Dwight (Macon Blair) is a beach bum, spending his days scrounging recyclables on the Virginia coast and his nights in a gruesome 1990 Pontiac Bonneville. But when he learns that the man who murdered his parents has been released from prison, he embarks on a road trip of revenge. Contrary to the standards of the genre, he exacts that revenge very early in the story. It’s messy in terms of both bodily fluids and consequence, as Dwight soon has the man’s nasty family, the Cleland clan, looking to retaliate. So he returns to his childhood home for the first time in decades, sends his sister and her children off to safety, and battens down the hatches for war.
It’s this early turn that sets the mood for the rest of Blue Ruin, as it slowly upends the audience’s expectations. Dwight at first appears an archetypical force of vengeance, but then he screws up his getaway and leaves a clear trail for those who want his blood to follow. He shaves off his intimidating beard and scraggly mane, and it turns out that he looks a lot like Joe Lo Truglio’s baby-faced younger brother. Dwight’s not a killing machine – he’s just smart, patient, and lucky. He really has no idea what he’s doing. He sets a trap for his pursuers and ends up horribly bungling it. He tries to perform an Anton Chigurh-like self surgery but can’t follow through. He’s a normal guy, which makes his circumstances all the more dangerous and the film’s tension even higher.
Blue Ruin shares more than a wound-cleaning scene with the Coen brothers’ oeuvre. Much of the film radiates their influence, and that’s a complimentary comparison. It’s in director/cinematographer Jeremy Saulnier’s deliberate visual composition. It’s in editor Julia Bloch’s steady cutting. It’s in Saulnier’s script, which balances fraught suspense with understated irony, brought to life by an incredibly naturalistic set of actors. It’s in the local color of rural Virginia, which I can verify as authentic, since I grew up in the region. The film feels accomplished and effortless in a way that’s incredibly rare for an independent genre outing.

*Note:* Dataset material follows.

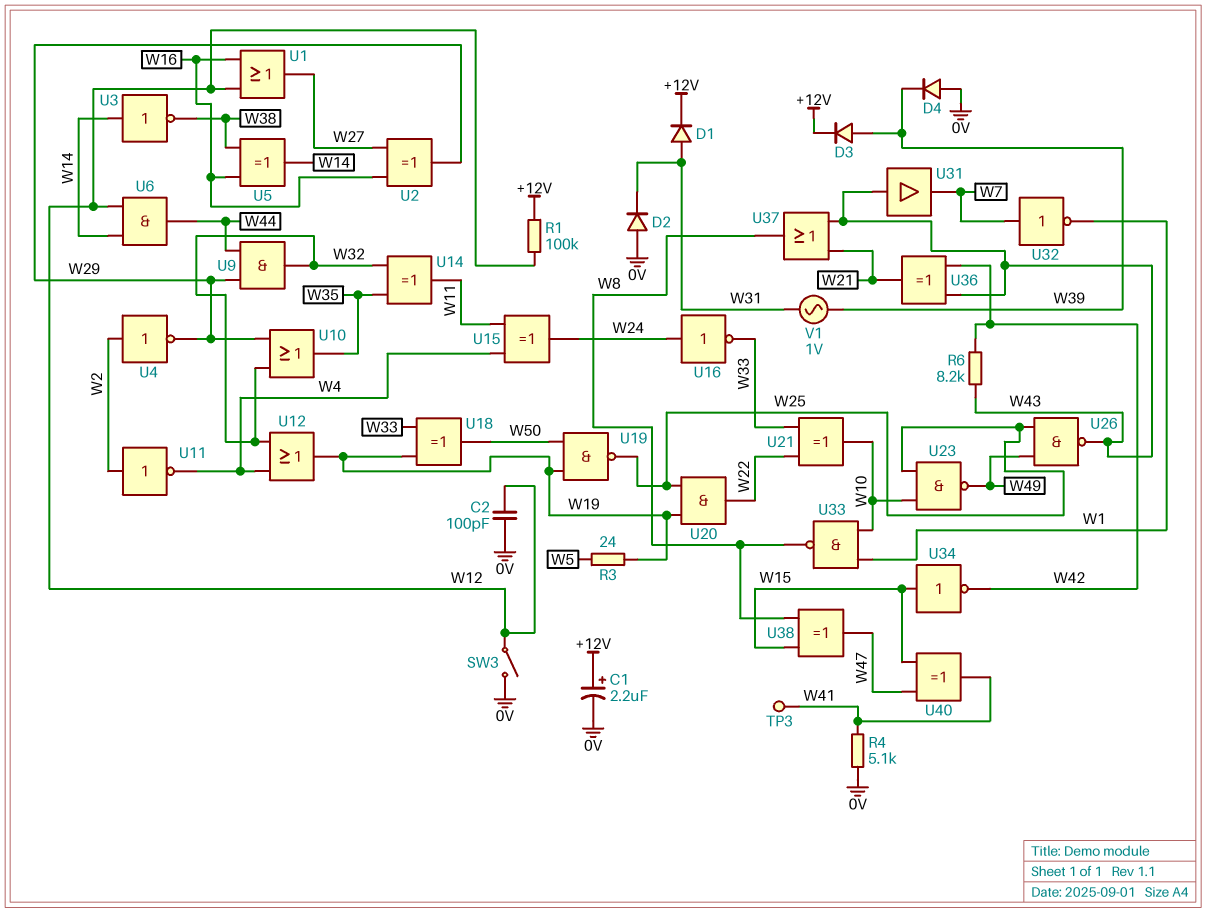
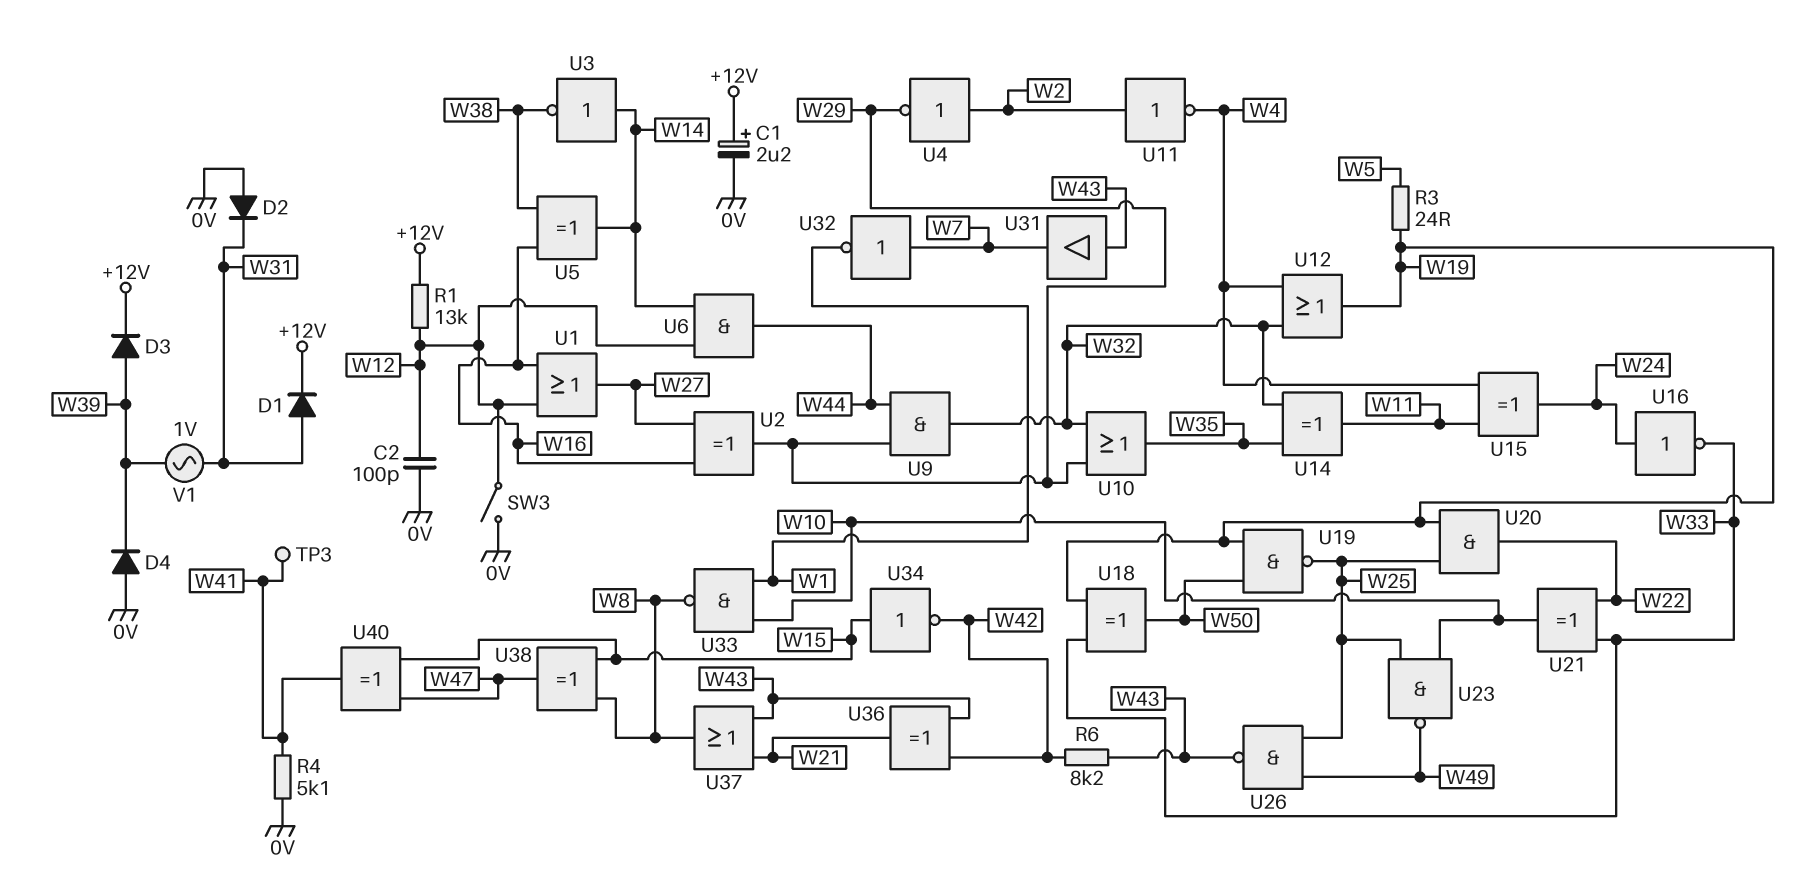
R1: 100k (+12V, W12) -> 13k (+12V, W12)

Blair is tremendous, a doe-eyed average joe in way over his head. Blue Ruin is all about escalation, and while its sensibility is Coen, its plot is very much like Shotgun Stories (which is still my favorite film directed by Jeff Nichols), twisting about in the absurdity of a feud. Dwight hates violence and was hoping that his revenge murder would resolve things, but of course there is blowback. And so he has to kill again, and the vortex of harm grows in ferocity. A lot of movies pontificate on the meaninglessness of revenge without much conviction, reveling in vigilantes acting as our proxies for the indulgence of our worst instincts before paying lip service to law and order. Blue Ruin actually succeeds in making the whole affair feel tragic.
And yet the film is still effective on that visceral, genre-soaked level. The action is tense as piano wire, using long silence to its advantage. In fact, silence characterizes Blue Ruin, which lets its sparse scenery wash over the audience, allowing viewers enough time to both catch their breath in between the moments of terror and to contemplate that terror. It’s my favorite revenge film since Chan-Wook Park wrapped up his vengeance trilogy.